### Input material ###
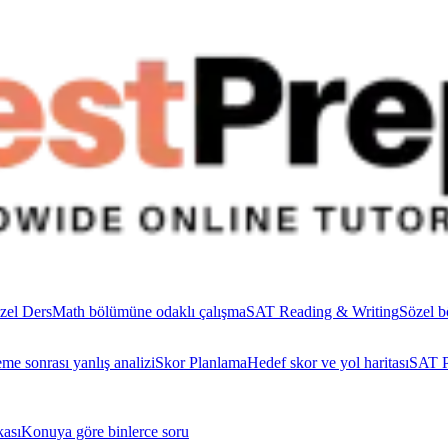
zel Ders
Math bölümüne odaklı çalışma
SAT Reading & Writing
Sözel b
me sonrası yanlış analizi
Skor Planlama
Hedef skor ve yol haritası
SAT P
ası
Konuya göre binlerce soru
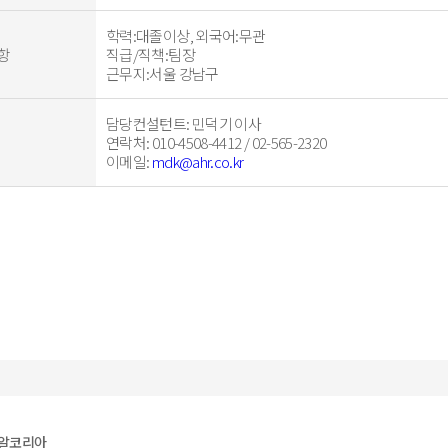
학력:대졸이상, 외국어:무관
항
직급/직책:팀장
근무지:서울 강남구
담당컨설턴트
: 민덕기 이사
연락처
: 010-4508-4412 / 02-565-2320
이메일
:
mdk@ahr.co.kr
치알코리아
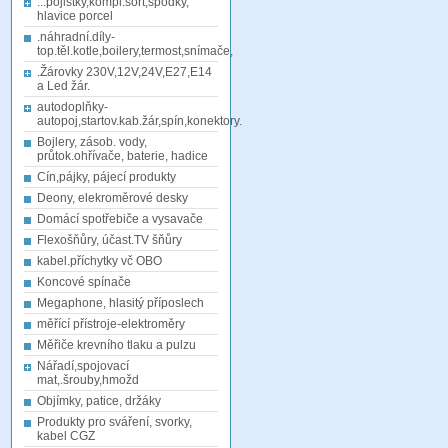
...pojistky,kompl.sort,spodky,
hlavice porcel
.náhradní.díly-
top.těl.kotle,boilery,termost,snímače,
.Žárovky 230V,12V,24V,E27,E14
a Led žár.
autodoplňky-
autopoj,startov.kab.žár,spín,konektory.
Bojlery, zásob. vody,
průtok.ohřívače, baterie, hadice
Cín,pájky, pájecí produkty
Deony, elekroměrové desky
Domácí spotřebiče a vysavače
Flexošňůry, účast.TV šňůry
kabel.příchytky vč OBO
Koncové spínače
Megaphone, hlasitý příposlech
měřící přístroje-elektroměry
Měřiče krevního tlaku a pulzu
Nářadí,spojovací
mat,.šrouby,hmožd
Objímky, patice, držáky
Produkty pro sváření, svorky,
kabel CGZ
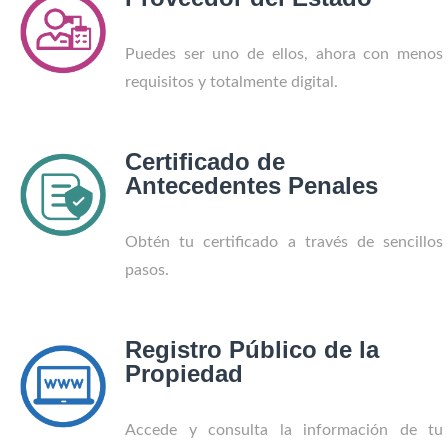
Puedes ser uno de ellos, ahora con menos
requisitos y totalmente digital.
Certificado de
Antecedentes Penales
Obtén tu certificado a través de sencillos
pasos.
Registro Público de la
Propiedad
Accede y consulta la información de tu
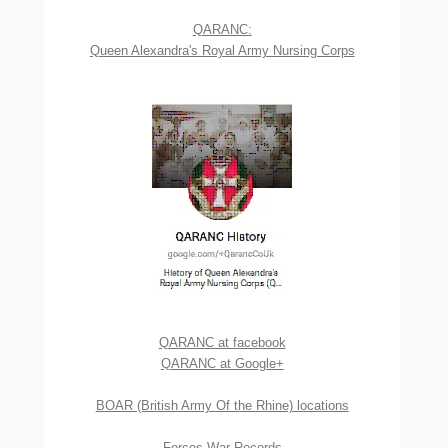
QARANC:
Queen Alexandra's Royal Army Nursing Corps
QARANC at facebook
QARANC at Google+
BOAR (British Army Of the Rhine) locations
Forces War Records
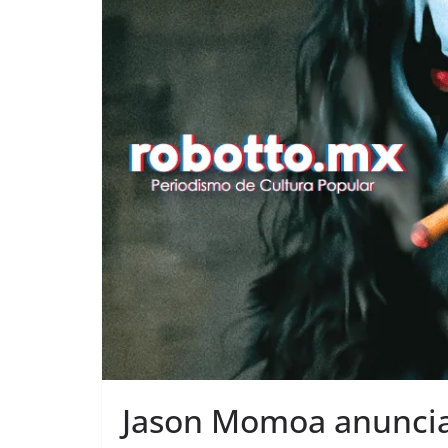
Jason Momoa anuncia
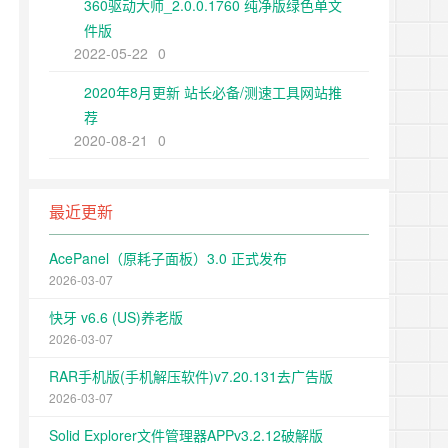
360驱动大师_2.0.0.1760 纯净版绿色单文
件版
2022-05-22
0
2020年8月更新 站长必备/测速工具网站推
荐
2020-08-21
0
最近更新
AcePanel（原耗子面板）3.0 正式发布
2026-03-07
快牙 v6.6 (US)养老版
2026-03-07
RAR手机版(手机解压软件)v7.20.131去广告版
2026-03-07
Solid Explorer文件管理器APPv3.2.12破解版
###
### What to produce
Copy the text read from every item above, line for line and without changes. Leave out the pictures.

### Response below
zel Ders
Math bölümüne odaklı çalışma
SAT Reading & Writing
Sözel b
me sonrası yanlış analizi
Skor Planlama
Hedef skor ve yol haritası
SAT P
ası
Konuya göre binlerce soru
학력:대졸이상, 외국어:무관
항
직급/직책:팀장
근무지:서울 강남구
담당컨설턴트
: 민덕기 이사
연락처
: 010-4508-4412 / 02-565-2320
이메일
:
mdk@ahr.co.kr
치알코리아
...pojistky,kompl.sort,spodky,
hlavice porcel
.náhradní.díly-
top.těl.kotle,boilery,termost,snímače,
.Žárovky 230V,12V,24V,E27,E14
a Led žár.
autodoplňky-
autopoj,startov.kab.žár,spín,konektory.
Bojlery, zásob. vody,
průtok.ohřívače, baterie, hadice
Cín,pájky, pájecí produkty
Deony, elekroměrové desky
Domácí spotřebiče a vysavače
Flexošňůry, účast.TV šňůry
kabel.příchytky vč OBO
Koncové spínače
Megaphone, hlasitý příposlech
měřící přístroje-elektroměry
Měřiče krevního tlaku a pulzu
Nářadí,spojovací
mat,.šrouby,hmožd
Objímky, patice, držáky
Produkty pro sváření, svorky,
kabel CGZ
Puedes ser uno de ellos, ahora con menos
requisitos y totalmente digital.
Certificado de
Antecedentes Penales
Obtén tu certificado a través de sencillos
pasos.
Registro Público de la
Propiedad
Accede y consulta la información de tu
QARANC:
Queen Alexandra's Royal Army Nursing Corps
QARANC at facebook
QARANC at Google+
BOAR (British Army Of the Rhine) locations
Forces War Records
Jason Momoa anuncia
360驱动大师_2.0.0.1760 纯净版绿色单文
件版
2022-05-22
0
2020年8月更新 站长必备/测速工具网站推
荐
2020-08-21
0
最近更新
AcePanel（原耗子面板）3.0 正式发布
2026-03-07
快牙 v6.6 (US)养老版
2026-03-07
RAR手机版(手机解压软件)v7.20.131去广告版
2026-03-07
Solid Explorer文件管理器APPv3.2.12破解版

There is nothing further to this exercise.